| Okuma Metni |
----
ÇEWLÎG - Dini yapıların yaygınlaşarak kadınları sosyal alanlardan uzaklaştırdığı Çewlîg’de kadın mücadelesinin zayıf olduğunu dile getiren Çewlîg Barosu Kadın Hakları Komisyonu Başkanı Avukat Nuran Aydın, dini oluşumlara ilişkin "Diğer şehirlere nazaran Bingöl’de, serbest bırakıldıkları için dini derneklerin daha kolay faaliyet gösterdiklerini görüyoruz. Desteklenme ya da önünü almama gibi bilinçli bir desteği var iktidarın" değerlendirmesi yaptı.
 
Kurdistan’da kadın ve çocuklara dönük uygulanan özel savaş politikaları her geçen gün derinleşiyor. Bir yanda üniformalı şiddetle yüz yüze bırakılan kadınlar, diğer yandan ise dini baskı ile yaşam alanlarından koparılarak evlere hapsedilmeye çalışılıyor. İktidarın önünü açtığı ve destek verdiği tarikat ve cemaatler eliyle bu baskının yoğun yaşandığı kentlerden biri de Çewlîg (Bingöl). Kentteki dini yapılanmaların kadınların ve kız çocukların yaşamlarına etkilerini Çewlîg Barosu Kadın Hakları Komisyonu Başkanı Avukat Nuran Aydın değerlendirdi.
 
‘Bingöl proje şehri’
 
Çewlîg’de kadınların toplumun dışında bırakılmak istendiğini dile getiren Nuran, bu durumun din ile de alakası olduğunu söyledi. Dini fraksiyonların daha önce toplumun ve sosyal yaşamın dışında olduğunu kaydeden Nuran, “İlginç bir yer Bingöl. Aynı bina içerisinde IŞİD’cisini de SDGF’lisini de bulabiliyorsun. Hatta aynı evin içinde YPG’ye ve IŞİD’e katılan kardeşleri de görebiliyorsunuz. Bu nedenle biraz farklı bir şehir. HÜDA PAR’ın adaylarından biriyle konuştuğumda bir yorumda bulunmuştu; ‘Bingöl, cumhuriyetin ihtiyaca binaen kurduğu bir şehir. O yüzden karakteri yok’ diye. Bu durum halen devam etmekte. Bir proje şehir ve proje anlamında hala devam etmekte. Diğer şehirlere nazaran Bingöl’de, serbest bırakıldıkları için dini derneklerin daha kolay faaliyet gösterdiklerini görüyoruz. Desteklenme ya da önünü almama gibi bilinçli bir desteği var iktidarın” dedi.
----
| Çalışma Malzemesi |
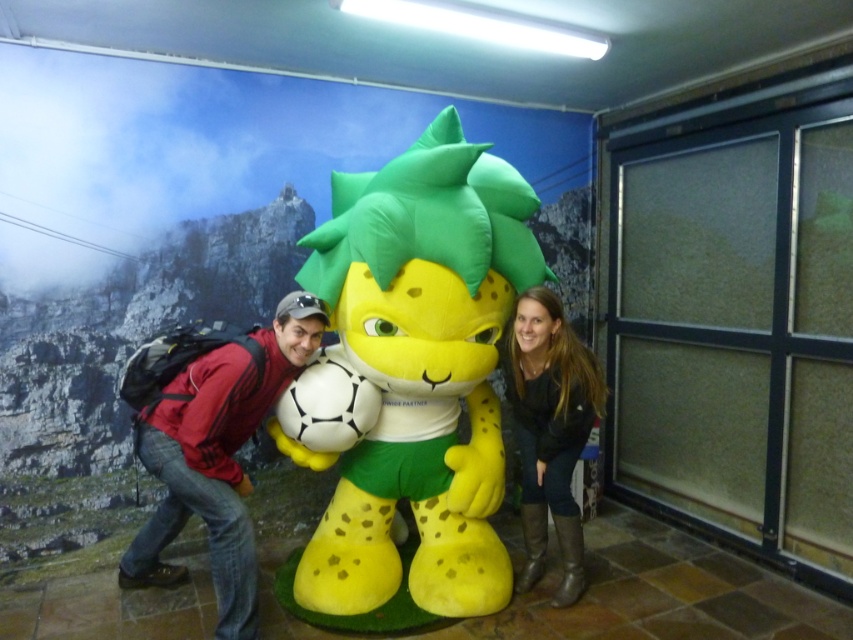
You are a photographer setting up a tripod to take a group photo. You notice the red fleece jacket at left and the dark brown leather boots at lower right. Which object should you adjust your camera angle to include in the frame first if you want to ensure both are fully visible?

You should adjust your camera angle to include the red fleece jacket at left first because it is shorter than the dark brown leather boots at lower right, so it might be partially hidden if the angle is too low.

You are a photographer adjusting the camera settings to focus on both the red fleece jacket at left and the dark brown leather boots at lower right. Which object should you focus on first to ensure both are in sharp focus?

You should focus on the red fleece jacket at left first because it is closer to the viewer than the dark brown leather boots at lower right, allowing the depth of field to cover both objects.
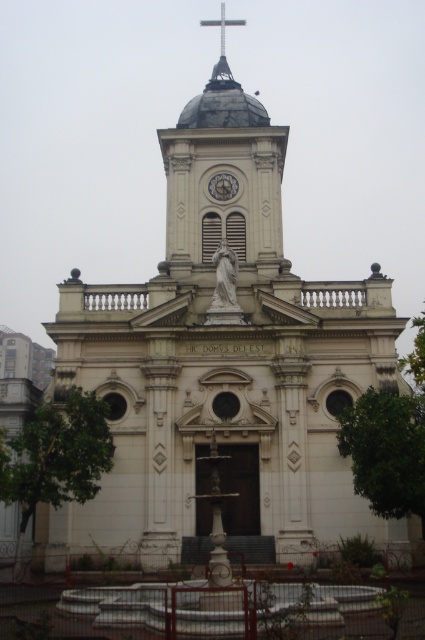
You are a maintenance worker needing to replace a part for the metallic clock at center and the metallic cross at upper center. You have a tool that can only fit through a narrow opening. Which object requires a thicker tool to work on?

→ The metallic cross at upper center requires a thicker tool because it is thicker than the metallic clock at center.

You are standing in front of the church and want to take a photo of the metallic cross at upper center without the metallic clock at center blocking it. How should you adjust your position?

The metallic clock at center is in front of the metallic cross at upper center, so you should move to a position where the metallic clock at center is no longer between you and the metallic cross at upper center. This could involve moving to the side or adjusting your angle to ensure the cross is visible without obstruction.

You are standing in front of the classical church and notice two points marked on the facade. The first point is at coordinate point [215,188] and the second is at point [215,19]. Which point is closer to you?

Point [215,188] is closer to the viewer than point [215,19].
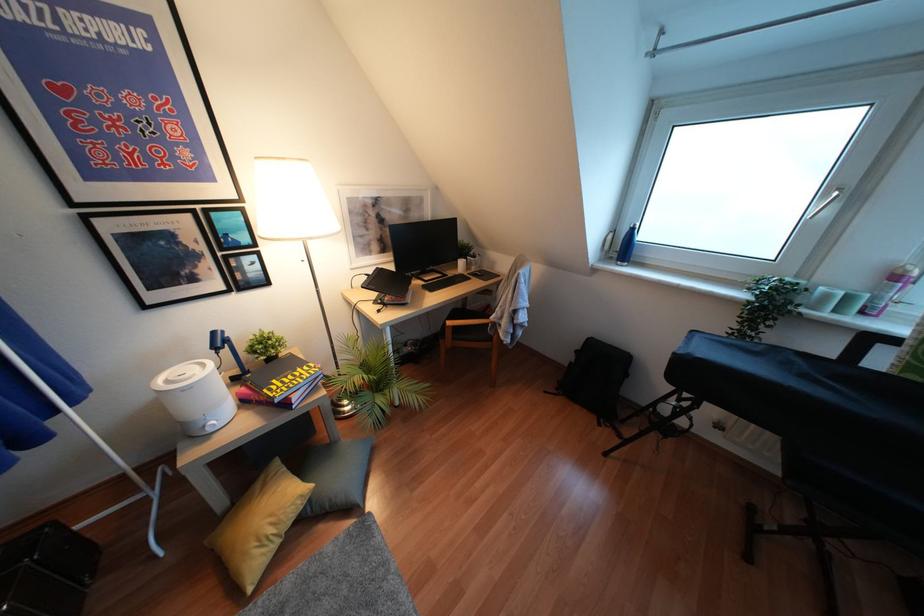
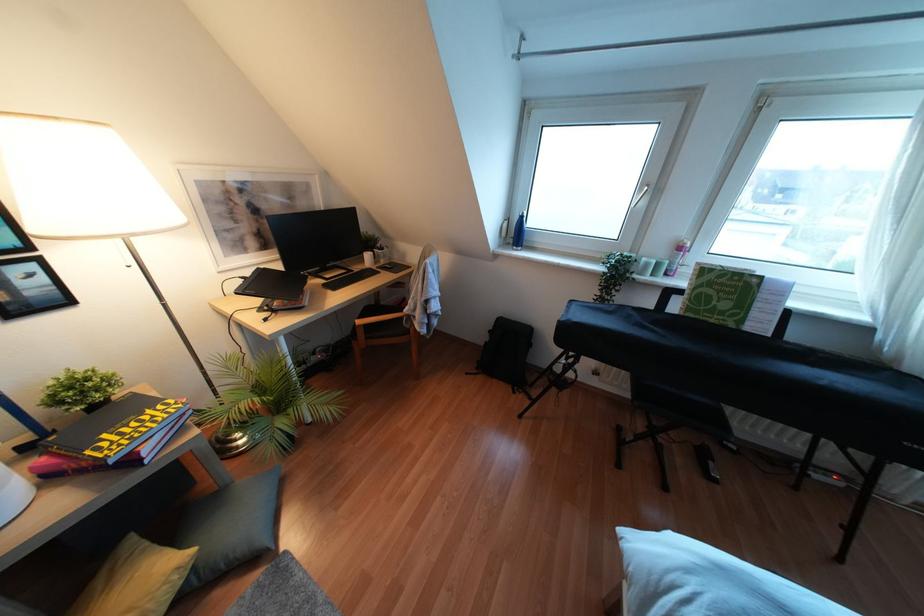
Question: In a continuous first-person perspective shot, in which direction is the camera moving?

Choices:
 (A) Left
 (B) Right
 (C) Forward
 (D) Backward

Answer: (B)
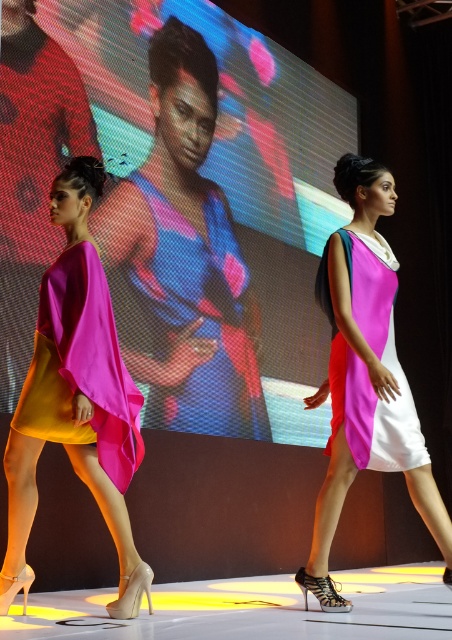
Question: Which of these objects is positioned closest to the matte blue dress at center?

Choices:
 (A) pink satin dress at center
 (B) silky satin dress at center

Answer: (B)

Question: Does pink satin dress at left have a lesser width compared to matte satin dress at left?

Choices:
 (A) no
 (B) yes

Answer: (A)

Question: Does matte blue dress at center lie in front of matte satin dress at left?

Choices:
 (A) no
 (B) yes

Answer: (A)

Question: Which object appears farthest from the camera in this image?

Choices:
 (A) pink satin dress at left
 (B) shiny metallic shoes at center

Answer: (A)

Question: Which object is the closest to the matte blue dress at center?

Choices:
 (A) pink satin dress at left
 (B) matte satin dress at left

Answer: (A)

Question: Considering the relative positions of pink satin dress at left and pink satin dress at center in the image provided, where is pink satin dress at left located with respect to pink satin dress at center?

Choices:
 (A) right
 (B) left

Answer: (B)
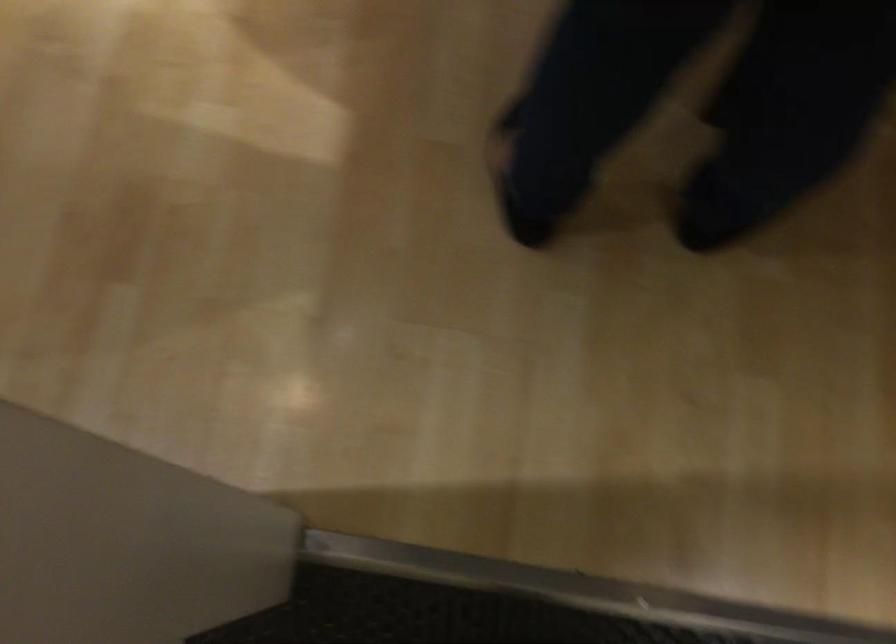
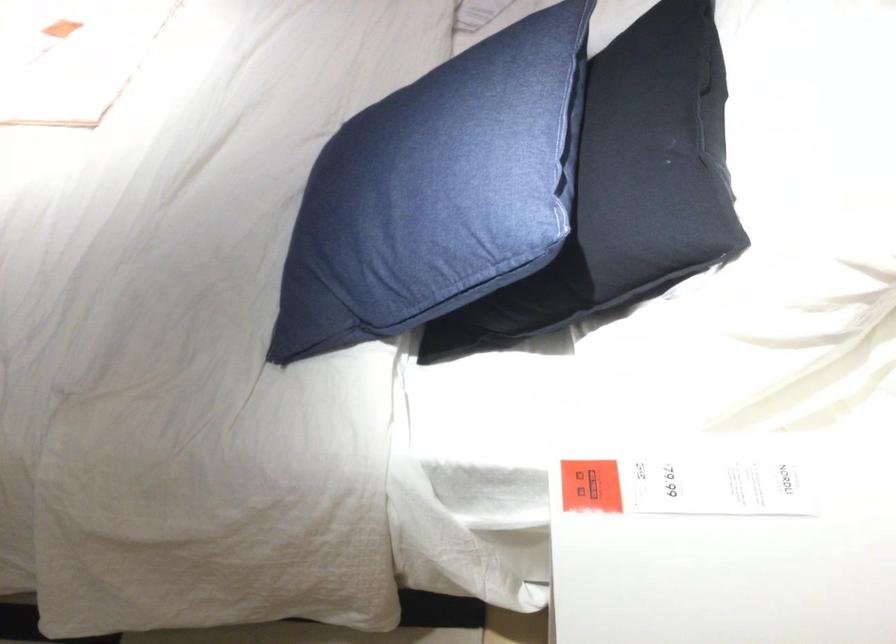
The images are taken continuously from a first-person perspective. In which direction are you moving?

The cameraman moved toward left, backward.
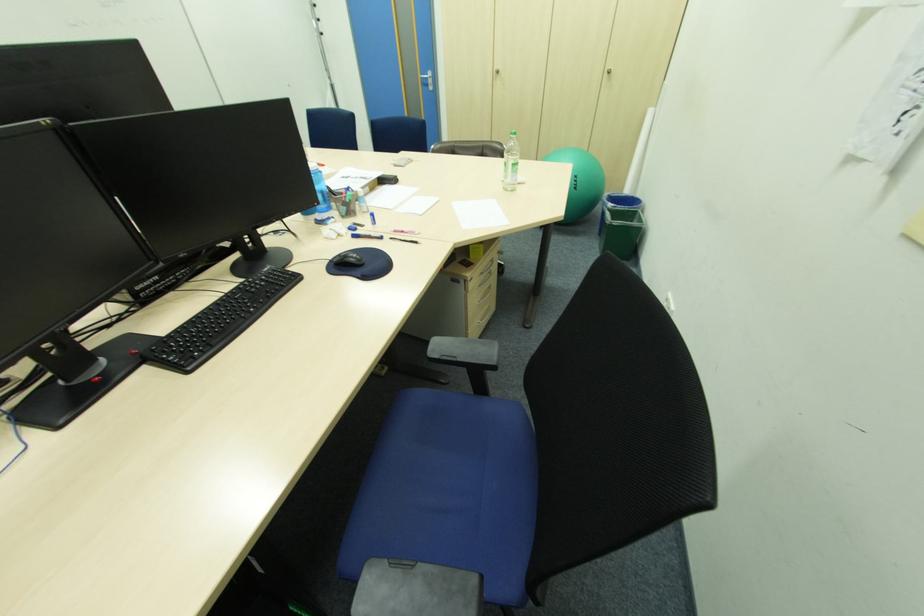
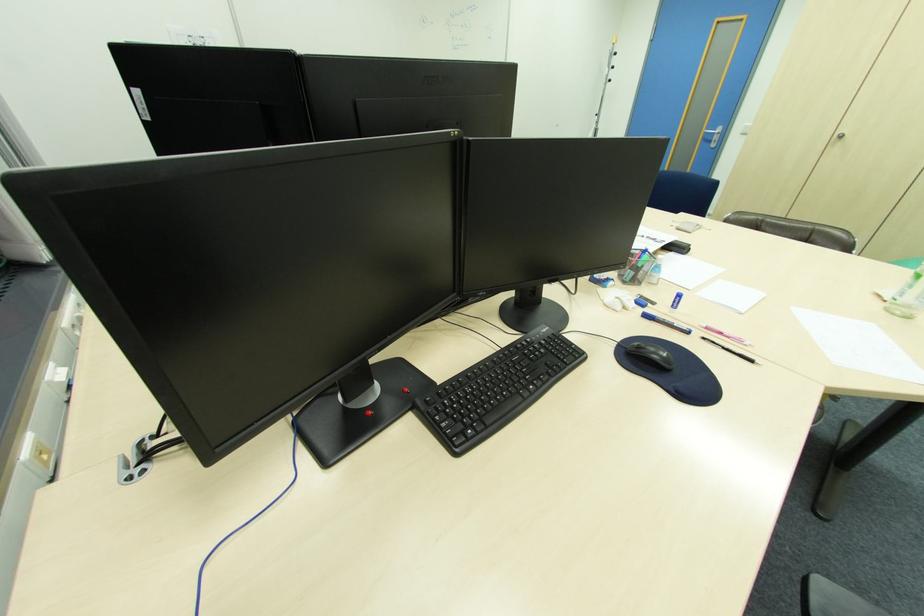
Question: The first image is from the beginning of the video and the second image is from the end. How did the camera likely rotate when shooting the video?

Choices:
 (A) Left
 (B) Right
 (C) Up
 (D) Down

Answer: (A)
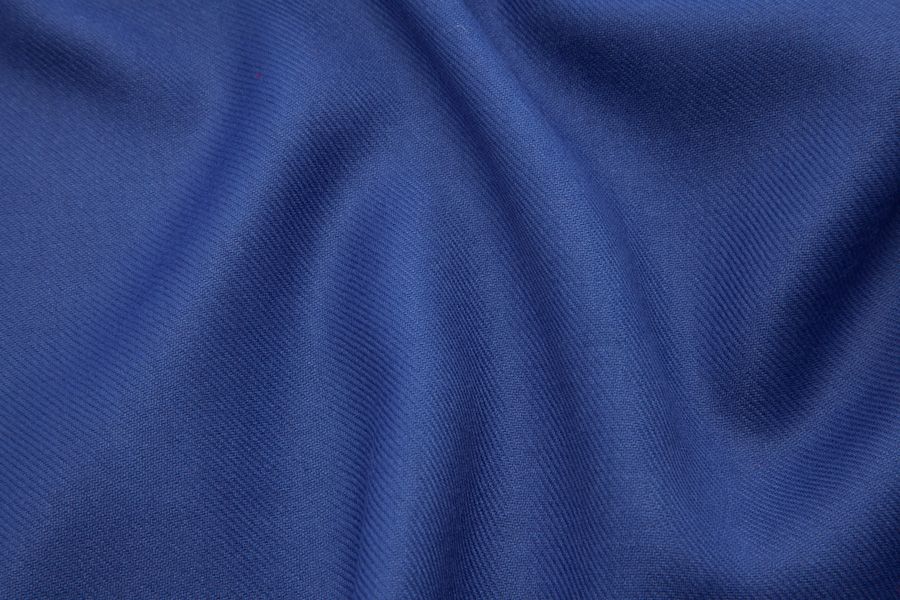
The image size is (900, 600). What are the coordinates of `inside corner on the lower left hand side` in the screenshot? It's located at (15, 585).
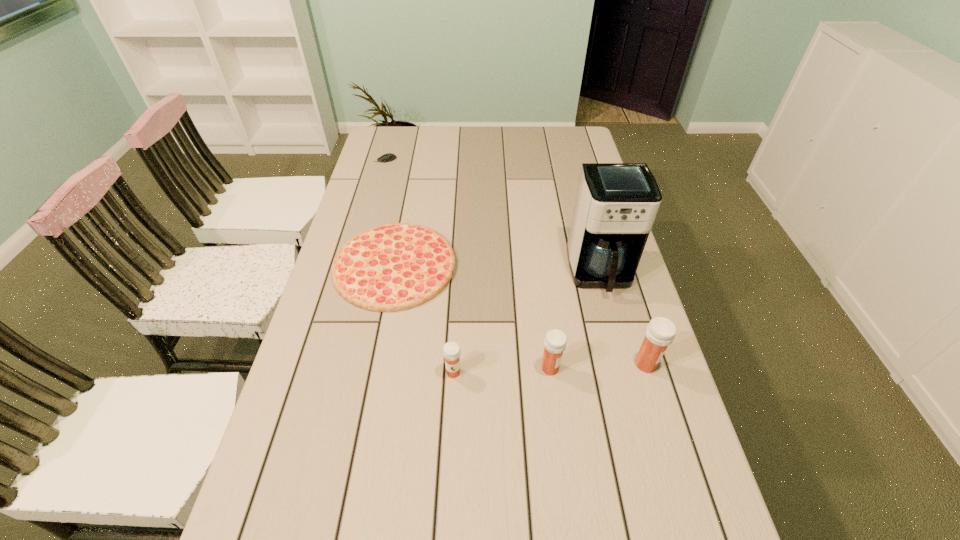
Find the location of a particular element. Image resolution: width=960 pixels, height=540 pixels. free space that satisfies the following two spatial constraints: 1. on the label side of the fourth shortest object; 2. on the label side of the shortest medicine is located at coordinates (551, 372).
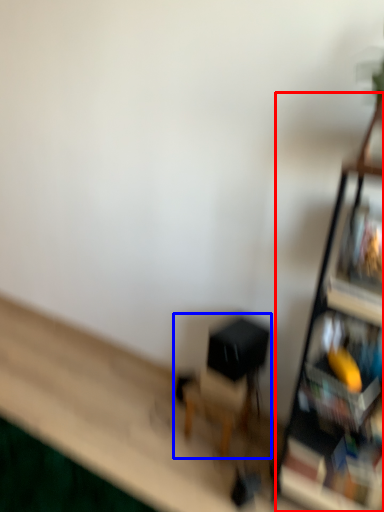
Question: Which object appears farthest to the camera in this image, shelf (highlighted by a red box) or swivel chair (highlighted by a blue box)?

Choices:
 (A) shelf
 (B) swivel chair

Answer: (B)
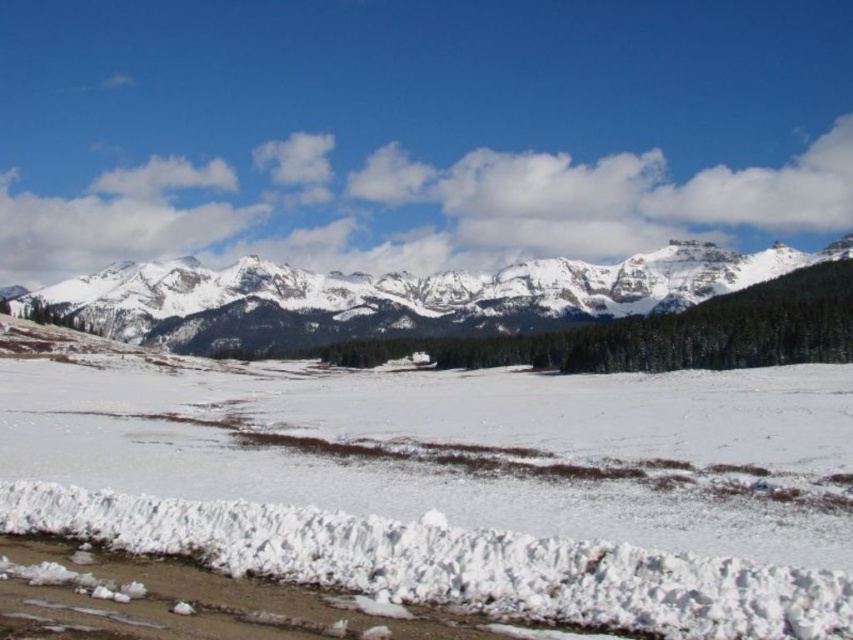
Question: Does white snow at center appear on the right side of white snow-covered mountain range at upper center?

Choices:
 (A) no
 (B) yes

Answer: (A)

Question: Among these points, which one is farthest from the camera?

Choices:
 (A) (239, 508)
 (B) (772, 266)

Answer: (B)

Question: Does white snow at center appear over white snow-covered mountain range at upper center?

Choices:
 (A) yes
 (B) no

Answer: (B)

Question: Is white snow at center closer to camera compared to white snow-covered mountain range at upper center?

Choices:
 (A) yes
 (B) no

Answer: (A)

Question: Which point is farther to the camera?

Choices:
 (A) (164, 524)
 (B) (73, 316)

Answer: (B)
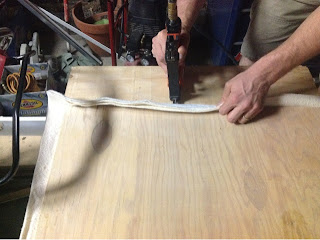
Where is `wood floor`? This screenshot has width=320, height=240. wood floor is located at coordinates (16, 206).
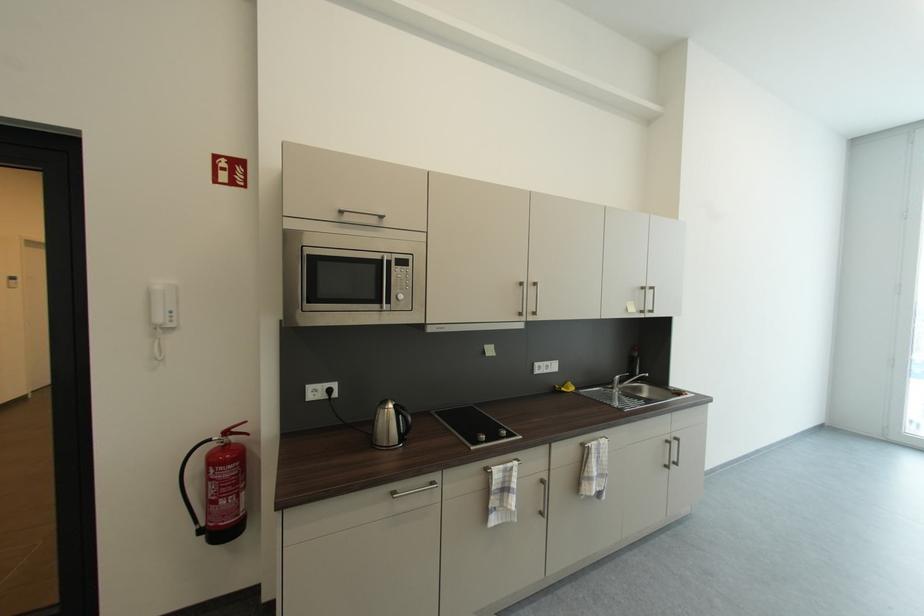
----
| Alıştırmalar |
[1] Okuma metnine göre Avukat Nuran Aydın hangi görevde bulunmaktadır?
[2] Okuma metninde "Kurdistan’da kadın ve" sözcüklerini içeren yerle açılıp "Nuran Aydın değerlendirdi." sözcükleriyle kapanan bölümü olduğu gibi yeniden yazın.
[3] Çewlîg'deki dini yapılanmaları ele alan okuma metnini, gösterilen son cümleden sonrasıyla sürdürün.

| Görev Yanıtları |
[1] Çewlîg Barosu Kadın Hakları Komisyonu Başkanıdır.

[2]
Kurdistan’da kadın ve çocuklara dönük uygulanan özel savaş politikaları her geçen gün derinleşiyor. Bir yanda üniformalı şiddetle yüz yüze bırakılan kadınlar, diğer yandan ise dini baskı ile yaşam alanlarından koparılarak evlere hapsedilmeye çalışılıyor. İktidarın önünü açtığı ve destek verdiği tarikat ve cemaatler eliyle bu baskının yoğun yaşandığı kentlerden biri de Çewlîg (Bingöl). Kentteki dini yapılanmaların kadınların ve kız çocukların yaşamlarına etkilerini Çewlîg Barosu Kadın Hakları Komisyonu Başkanı Avukat Nuran Aydın değerlendirdi.

[3]
 
‘Devlet yaptığı politikanın bedelini kendisi ödüyor’
 
Kadına dönük politikaların genellikle kadını ötelemek üzerinden sürdüğünü belirten Nuran, “Bu durumun çağla ilgili olduğunu ve fazla amacına ulaşılmadığını düşünüyorum. Bingöl’de Tiktok’un yoğun kullanılmasından dolayı kadınları ve kız çocuklarını fazla dışarı çıkarmıyorlar ama genelde çok olmasa bile nadiren kadının, kız çocukların bu baskılara direndiğini görüyoruz. Eskiden bunu bilmediği için kadınlar daha fazla boyun eğme, razı gelme ve kaderini kabullenme gibi tepkiler veriyorlardı. Yeni nesildeyse tam tersi bir çıkış yolu arıyorlar ve o çıkış yolunu da genelde devlete sığınma olarak görüyorlar. Devlet aslında yaptığı politikanın bir şekilde bedelini tekrar kendisi ödüyor” ifadelerine yer verdi.
 
‘Kadına yönelik fiziksel şiddet gittikçe artıyor’
 
Nuran, son dönemlerde kadına yönelik ekonomik şiddetin de arttığına dikkat çekerken, “Kadın fiziksel şiddetten çok ekonomik, sosyal, psikolojik şiddete uğruyor. Özellikle baskılanma, sosyal hayatının yok edilmeye çalışılması tarzında. Bunlar da genelde ekonomik kaynaklıdır. Son dönemlerde uyuşturucu madde kullanmakla ilgili sıkıntı var. Bu durumun fiziksel şiddeti artırdığını görüyoruz. Kimyasalın metamfetaminin Bingöl’de yaygın olmasıyla erkekler maddenin etkisinde fiziksel şiddeti artırmaya başladılar. Öncesinde kadın daha çok ekonomik şiddete uğrayan, erkeğin ailesi tarafından şiddete uğrayan bir profil çizerken, bu dönemdeki profilse fiziksel şiddete dönmeye başladı. Ne yazık ki bu ivme yukarı doğru gidiyor” şeklinde konuştu.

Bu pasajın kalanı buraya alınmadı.